This project implements and compares classic machine learning classifiers for the task of recognizing grayscale images (28x28 pixels). The objective was to explore and optimize classification performance using interpretable and efficient models, ultimately yielding a structured prediction output for a large, unseen test set.
- Develop a supervised learning model to classify grayscale images into predefined categories.
- Experiment with multiple classifiers and select the best based on validation accuracy.
- Generate predictions on a hidden test set for real-world-style evaluation.
The dataset can be found using this Google Drive link [https://drive.google.com/drive/folders/1ctNE15BGo4FvC9w_RfdjfrgQy6tbXTnC?usp=sharing]
| Model | Accuracy on Validation Set (test1.csv) |
|---|---|
| K-Nearest Neighbors (KNN) | 85.0% |
| Random Forest | 85.0% |
| Decision Tree | 76.0% |
| Naive Bayes (GaussianNB) | 61.0% |
✅ Chosen Model: KNN was selected based on both high accuracy and generalizability.

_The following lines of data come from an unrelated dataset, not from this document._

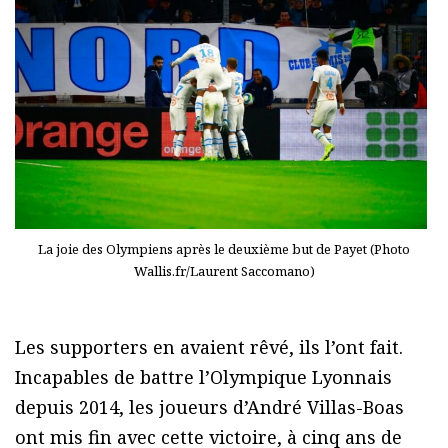
La joie des Olympiens après le deuxième but de Payet (Photo
Wallis.fr/Laurent Saccomano)
Les supporters en avaient rêvé, ils l’ont fait.
Incapables de battre l’Olympique Lyonnais
depuis 2014, les joueurs d’André Villas-Boas
ont mis fin avec cette victoire, à cinq ans de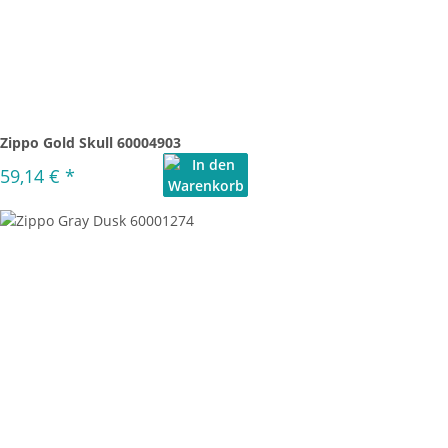
Zippo Gold Skull 60004903
59,14 €
*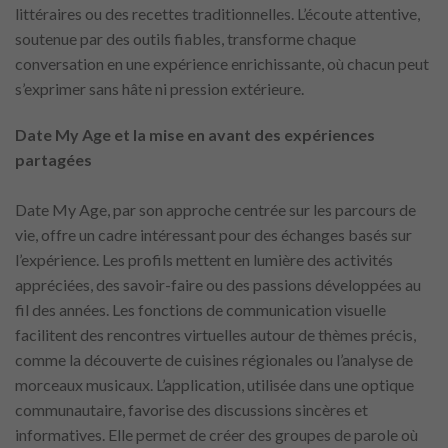
littéraires ou des recettes traditionnelles. L’écoute attentive,
soutenue par des outils fiables, transforme chaque
conversation en une expérience enrichissante, où chacun peut
s’exprimer sans hâte ni pression extérieure.
Date My Age et la mise en avant des expériences
partagées
Date My Age, par son approche centrée sur les parcours de
vie, offre un cadre intéressant pour des échanges basés sur
l’expérience. Les profils mettent en lumière des activités
appréciées, des savoir-faire ou des passions développées au
fil des années. Les fonctions de communication visuelle
facilitent des rencontres virtuelles autour de thèmes précis,
comme la découverte de cuisines régionales ou l’analyse de
morceaux musicaux. L’application, utilisée dans une optique
communautaire, favorise des discussions sincères et
informatives. Elle permet de créer des groupes de parole où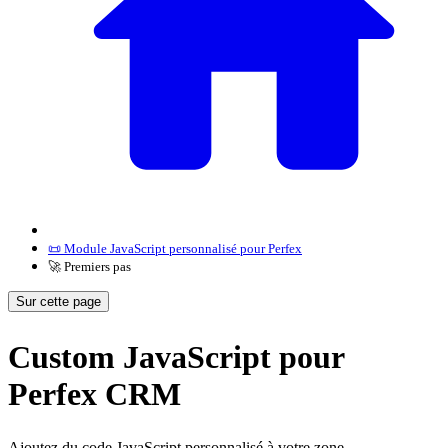
📜 Module JavaScript personnalisé pour Perfex
🚀 Premiers pas
Sur cette page
Custom JavaScript pour
Perfex CRM
Ajoutez du code JavaScript personnalisé à votre zone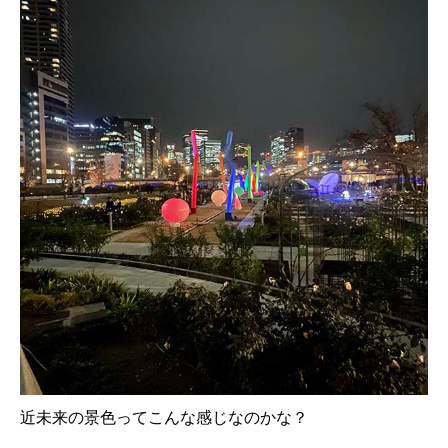
近未来の景色ってこんな感じなのかな？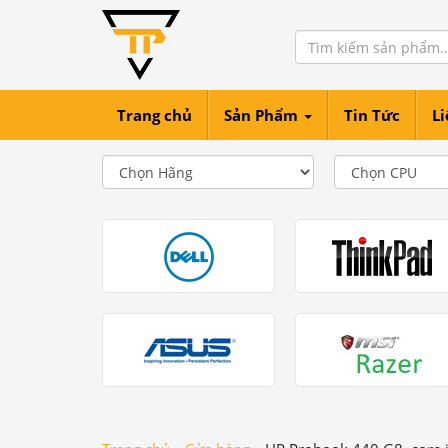
Trang chủ
Sản Phẩm
Tin Tức
Li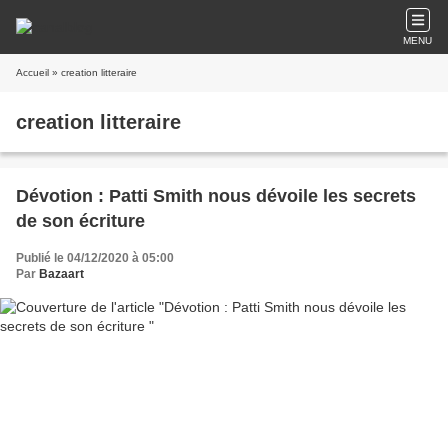
MENU
Accueil
» creation litteraire
creation litteraire
Dévotion : Patti Smith nous dévoile les secrets
de son écriture
Publié le 04/12/2020 à 05:00
Par
Bazaart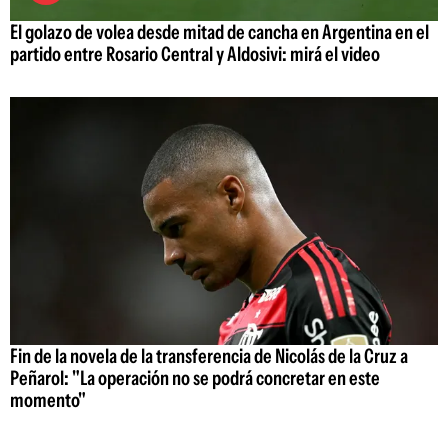
El golazo de volea desde mitad de cancha en Argentina en el
partido entre Rosario Central y Aldosivi: mirá el video
Fin de la novela de la transferencia de Nicolás de la Cruz a
Peñarol: "La operación no se podrá concretar en este
momento"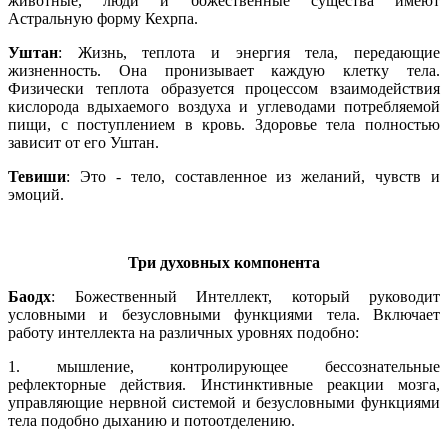
животные, люди и божественные существа имеют
Астральную форму Кехрпа.
Уштан
: Жизнь, теплота и энергия тела, передающие
жизненность. Она пронизывает каждую клетку тела.
Физически теплота образуется процессом взаимодействия
кислорода вдыхаемого воздуха и углеводами потребляемой
пищи, с поступлением в кровь. Здоровье тела полностью
зависит от его Уштан.
Тевиши
: Это - тело, составленное из желаний, чувств и
эмоций.
Три духовных компонента
Баодх
: Божественный Интеллект, который руководит
условными и безусловными функциями тела. Включает
работу интеллекта на различных уровнях подобно:
1. мышление, контролирующее бессознательные
рефлекторные действия. Инстинктивные реакции мозга,
управляющие нервной системой и безусловными функциями
тела подобно дыханию и потоотделению.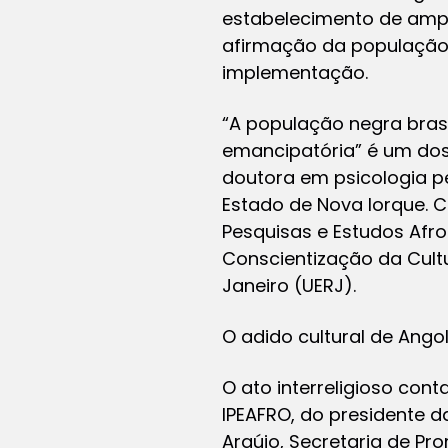
estabelecimento de ampl
afirmação da população 
implementação.
“A população negra brasi
emancipatória” é um dos 
doutora em psicologia pe
Estado de Nova Iorque. C
Pesquisas e Estudos Afro
Conscientização da Cultu
Janeiro (UERJ).
O adido cultural de Ang
O ato interreligioso con
IPEAFRO, do presidente da
Araújo, Secretaria de Pr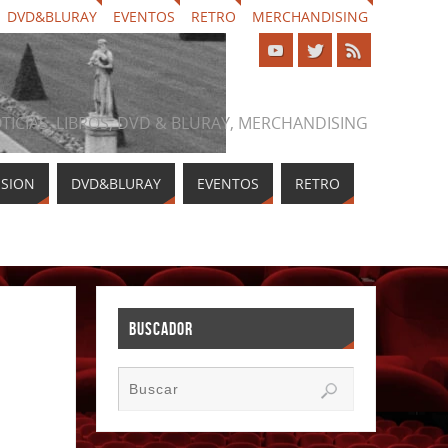
DVD&BLURAY
EVENTOS
RETRO
MERCHANDISING
NOTICIAS, LIBROS, DVD & BLURAY, MERCHANDISING
ISION
DVD&BLURAY
EVENTOS
RETRO
BUSCADOR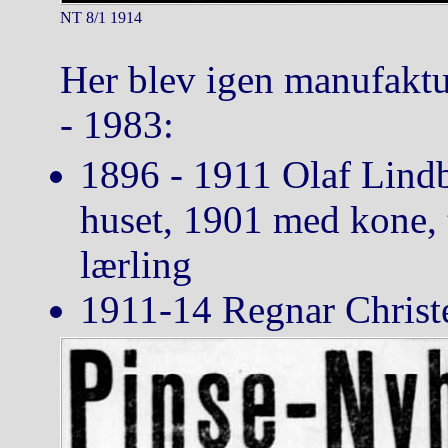
NT 8/1 1914
Her blev igen manufakt
- 1983:
1896 - 1911 Olaf Lindb
huset, 1901 med kone, 
lærling
1911-14 Regnar Christ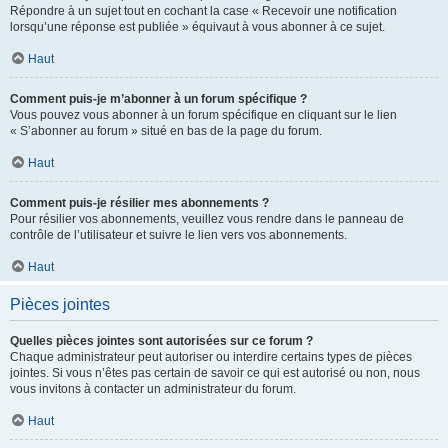
Répondre à un sujet tout en cochant la case « Recevoir une notification
lorsqu’une réponse est publiée » équivaut à vous abonner à ce sujet.
Haut
Comment puis-je m’abonner à un forum spécifique ?
Vous pouvez vous abonner à un forum spécifique en cliquant sur le lien
« S’abonner au forum » situé en bas de la page du forum.
Haut
Comment puis-je résilier mes abonnements ?
Pour résilier vos abonnements, veuillez vous rendre dans le panneau de
contrôle de l’utilisateur et suivre le lien vers vos abonnements.
Haut
Pièces jointes
Quelles pièces jointes sont autorisées sur ce forum ?
Chaque administrateur peut autoriser ou interdire certains types de pièces
jointes. Si vous n’êtes pas certain de savoir ce qui est autorisé ou non, nous
vous invitons à contacter un administrateur du forum.
Haut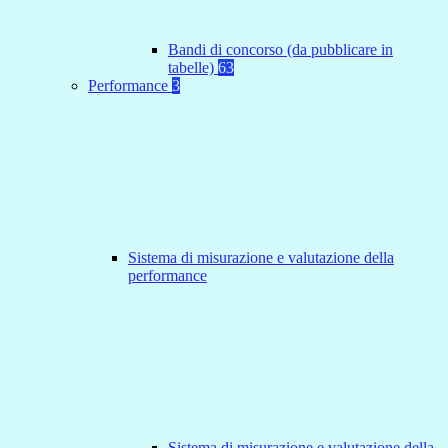
Bandi di concorso (da pubblicare in
tabelle)
63
Performance
3
Sistema di misurazione e valutazione della
performance
Sistema di misurazione e valutazione della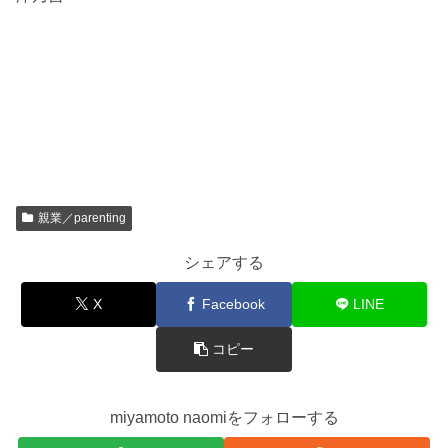
親業／parenting
シェアする
X
Facebook
LINE
コピー
miyamoto naomiをフォローする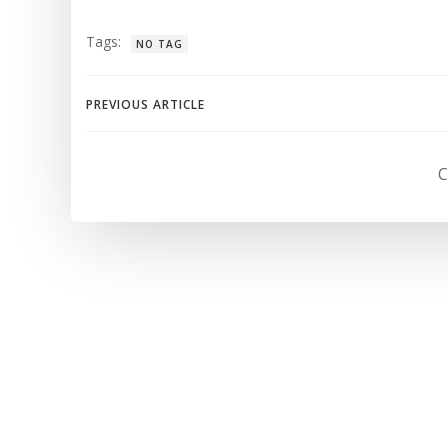
Tags:
NO TAG
Navegación
PREVIOUS ARTICLE
de
C
entradas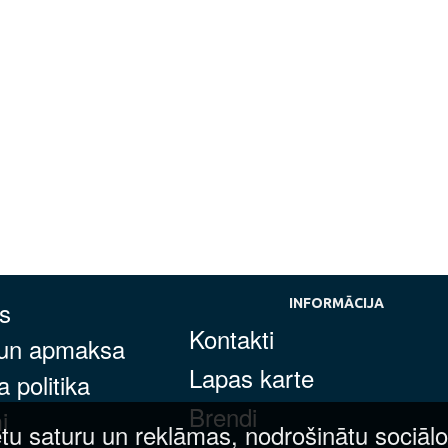
s
INFORMĀCIJA
Kontakti
 un apmaksa
Lapas karte
 politika
Brendi
i
tu saturu un reklāmas, nodrošinātu sociālo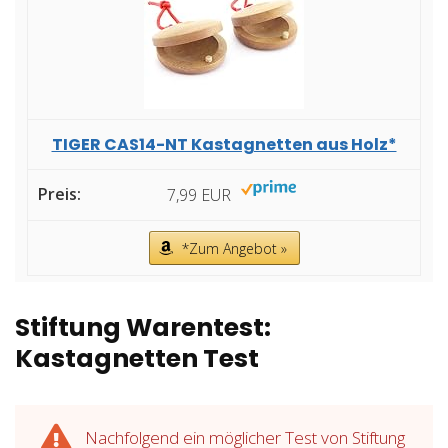
TIGER CAS14-NT Kastagnetten aus Holz*
7,99 EUR
*Zum Angebot »
Stiftung Warentest:
Kastagnetten Test
Nachfolgend ein möglicher Test von Stiftung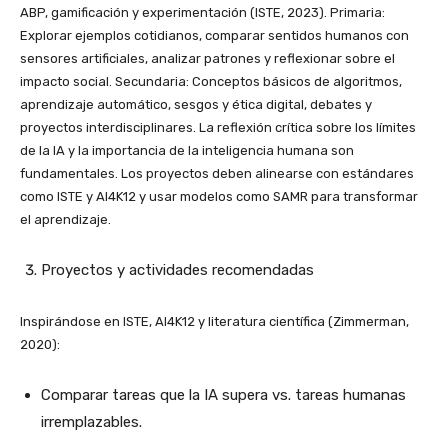
ABP, gamificación y experimentación (ISTE, 2023). Primaria:
Explorar ejemplos cotidianos, comparar sentidos humanos con
sensores artificiales, analizar patrones y reflexionar sobre el
impacto social. Secundaria: Conceptos básicos de algoritmos,
aprendizaje automático, sesgos y ética digital, debates y
proyectos interdisciplinares. La reflexión crítica sobre los límites
de la IA y la importancia de la inteligencia humana son
fundamentales. Los proyectos deben alinearse con estándares
como ISTE y AI4K12 y usar modelos como SAMR para transformar
el aprendizaje.
Proyectos y actividades recomendadas
Inspirándose en ISTE, AI4K12 y literatura científica (Zimmerman,
2020):
Comparar tareas que la IA supera vs. tareas humanas
irremplazables.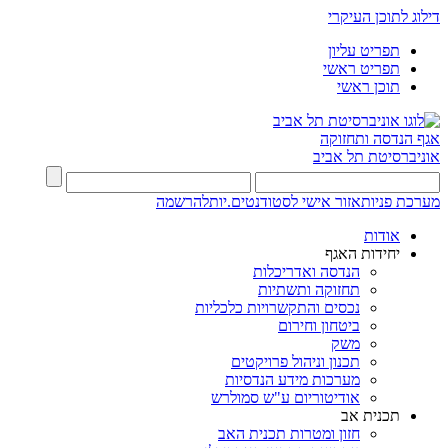
דילוג לתוכן העיקרי
תפריט עליון
תפריט ראשי
תוכן ראשי
אגף הנדסה ותחזוקה
אוניברסיטת תל אביב
מערכת פניות
אזור אישי לסטודנטים.יות
להרשמה
אודות
יחידות האגף
הנדסה ואדריכלות
תחזוקה ותשתיות
נכסים והתקשרויות כלכליות
ביטחון וחירום
משק
תכנון וניהול פרויקטים
מערכות מידע הנדסיות
אודיטוריום ע"ש סמולרש
תכנית אב
חזון ומטרות תכנית האב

The selected model was evaluated on an unseen test set (test2.csv) through a Kaggle-style leaderboard.
| Dataset | Accuracy |
|---|---|
| Validation Set | 85.0% |
| Hidden Test Set (Kaggle) | 85.0% |
Clone the repository and install the dependencies:
git clone https://github.com/your-username/image-classification-28x28.git
cd image-classification-28x28
pip install -r requirements.txt